Much of our afternoon passed in a similar fashion, strolling through the streets enjoying the various sites of the city. We stumbled across a cathedral, which seemed to be squashed in between other large buildings. The clean-cut sandy stonework rose up in front of us, causing us to crane our necks to see the detailed masonry. Inside a service was in progress, we didn’t intrude for long, standing in the back for a short time listening to the words we could not understand. Among other things, we saw the house of the Grand Duchy, various government buildings and many churches.


Heading in the general direction of the van, we decided to explore some of the smaller pathways of the fortifications to see where they would lead. Steep staircases descended to little passageways, which lead to small towers with their own spiral staircases. One deposited us onto a footbridge across the river, and led to a small enclosed area of grass on the banks of the Azlette. The sun was heating the stone walls and small lizards were emerging from all the nooks and crannies to sun themselves, disappearing in a flash as we walked past.

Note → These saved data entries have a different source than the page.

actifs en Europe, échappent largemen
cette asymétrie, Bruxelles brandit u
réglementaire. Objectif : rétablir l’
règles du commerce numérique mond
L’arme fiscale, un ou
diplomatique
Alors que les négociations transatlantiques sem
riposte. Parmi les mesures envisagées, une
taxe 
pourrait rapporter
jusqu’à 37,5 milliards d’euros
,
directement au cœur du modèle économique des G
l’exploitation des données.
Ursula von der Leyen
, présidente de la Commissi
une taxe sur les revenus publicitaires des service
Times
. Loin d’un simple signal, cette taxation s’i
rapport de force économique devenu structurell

With one eye on the time we started making our way back to the van, got caught in another ridiculous rain shower, which started to ease as we headed back through the main square. We took a different route through the park and found a cool touristy Luxembourg sign (couldn’t resist a photo!) The more times we got side-tracked on our route back the quicker our pace had to become, and in no time we were at the van with 2 minutes to spare on the parking ticket and some lovely sunny memories of Luxembourg City!